Variational calculus with the Lagrangian function not explicitly dependent on $y'$

Question

The standard problem in variational calculus is that given the functional

$F[f]=\int_a^b \textrm{d}x f(x, y, y'),$ where $y\equiv y(x)$,

find $y(x)$ that extremizes $F[f]$ under the boundary conditions: $y(a)=y_a$ and $y(b)=y_b$.

Extremizing $F[f]$ yields the Euler-Lagrange equations that are essentially ODEs that $y(x)$ satisfies which are then solved under the given boundary conditions to obtain the desired $y(x)$.

My question is: Will this formalism work for functions $f$ that do not have any dependence on the derivative of y?

In the context of my problem simply applying the above yields an equation in y(x) -- so not an ODE and thus there is no reason to expect that such an equation will satisfy the boundary conditions and indeed it does not.

I want to know what the conceptual difficulty is in such cases. From what I understand it has to do with the fact that only when we have an explicit dependence on the derivative of $y$ in $f$ that we would obtain an ODE in $y$ and then it becomes a standard problem of solving the ODE under the given boundary conditions. However, I am not entirely sure.

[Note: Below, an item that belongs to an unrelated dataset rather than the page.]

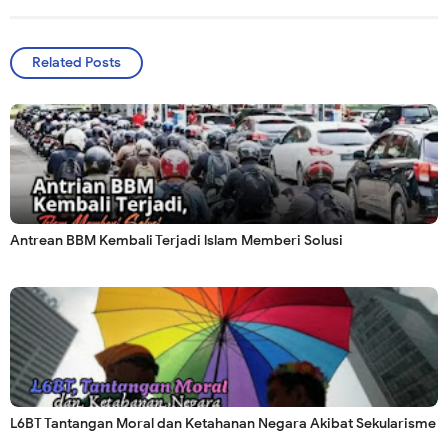
Related Posts
Antrean BBM Kembali Terjadi lslam Memberi Solusi
L6BT Tantangan Moral dan Ketahanan Negara Akibat Sekularisme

Moreover, is there any other way to solve such problems?

Any remark or reference would be of great help.

Answer 1

More generally, variational problems with an $N$'th-order Lagrangian $$L(x,y(x), y^{\prime}(x), y^{\prime\prime}(x),\ldots, y^{(N)}(x)),$$ with 1 independent variable $x$, generically has an EL equation that is an ODE of order $2N$, and therefore requires $2N$ boundary conditions (BCs) to be well-posed. More BCs would overdetermine the solution to the EL equation.

Returning to OP's question, a $0$'th-order Lagrangian $L(x,y(x))$ [which corresponds to a so-called static problem if we identify $x$ with time] generically needs no BCs.

Answer 2

I've read this question a few times over the last couple of months and, while the existing answer gives the technical answer, I had trouble gaining an intuition of why it doesn't work. That is, why don't the standard Euler-Lagrange equations give an answer to this seemingly valid problem as given in the question?

Given the functional

$F[f]=\int_a^b \textrm{d}x f(x, y),$ where $y\equiv y(x)$,

find $y(x)$ that extremizes $F[f]$ under the boundary conditions: $y(a)=y_a$ and $y(b)=y_b$.

And, as the question initially asked, is there a way to modify the formalism to get a solution?

My understanding is that the issue is that the problem doesn't pose any constraint on $y(x)$'s continuity. So if the solution to the problem without the boundary conditions is $y(x)=Y(x)$, then the solution with the boundary conditions is

$$ y(x) = \begin{cases} y_a & \text{if } x=a \\ y_b & \text{if } x=b \\ Y(x) & \text{otherwise,} \end{cases} $$

which is not terribly helpful.

If you add a derivative term to $F$ that prevents the derivative from going too high, like $\frac{1}{2}my'^2$, then that effectively enforces differentiability and therefore continuity.